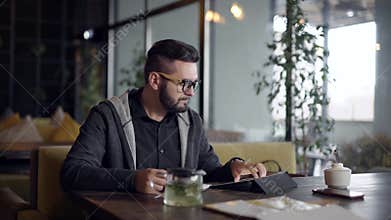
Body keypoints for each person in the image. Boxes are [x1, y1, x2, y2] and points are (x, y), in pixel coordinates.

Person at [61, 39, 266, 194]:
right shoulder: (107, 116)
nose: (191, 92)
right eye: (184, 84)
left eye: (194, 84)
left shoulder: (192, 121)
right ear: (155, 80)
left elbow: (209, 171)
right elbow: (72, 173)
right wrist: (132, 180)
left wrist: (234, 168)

=-=-=

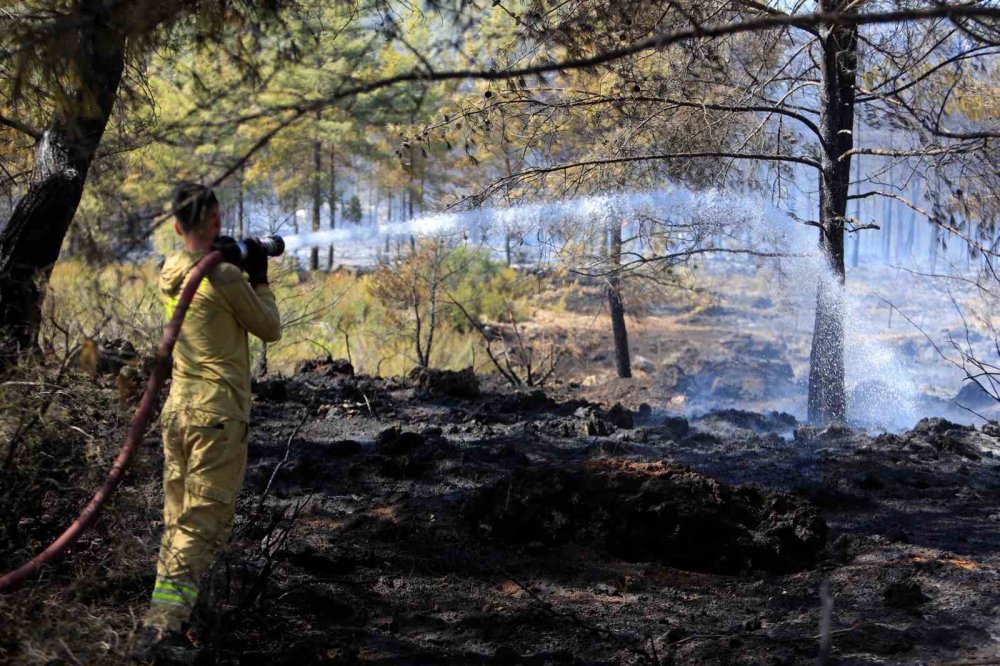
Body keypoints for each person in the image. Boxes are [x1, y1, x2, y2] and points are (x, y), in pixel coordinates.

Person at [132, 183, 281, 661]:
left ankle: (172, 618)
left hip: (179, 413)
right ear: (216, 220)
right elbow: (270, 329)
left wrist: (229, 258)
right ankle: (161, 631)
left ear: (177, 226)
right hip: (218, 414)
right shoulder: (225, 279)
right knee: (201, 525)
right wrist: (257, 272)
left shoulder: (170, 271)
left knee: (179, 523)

=-=-=

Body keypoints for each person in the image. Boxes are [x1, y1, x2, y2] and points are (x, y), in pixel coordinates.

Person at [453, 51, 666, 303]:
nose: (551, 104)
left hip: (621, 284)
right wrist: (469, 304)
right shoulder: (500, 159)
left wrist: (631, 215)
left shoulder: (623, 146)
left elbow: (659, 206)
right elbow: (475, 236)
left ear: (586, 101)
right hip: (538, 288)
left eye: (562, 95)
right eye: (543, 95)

=-=-=

TRY IT
Word for word, restate the lines of the data above that fall between the line holding "left wrist: (229, 258)" and the line holding "left knee: (179, 523)", inclusive, and no other lines.

EXERCISE RESPONSE
left wrist: (229, 258)
right ankle: (161, 631)
left ear: (177, 226)
right hip: (218, 414)
right shoulder: (225, 279)
right knee: (201, 525)
right wrist: (257, 272)
left shoulder: (170, 271)
left knee: (179, 523)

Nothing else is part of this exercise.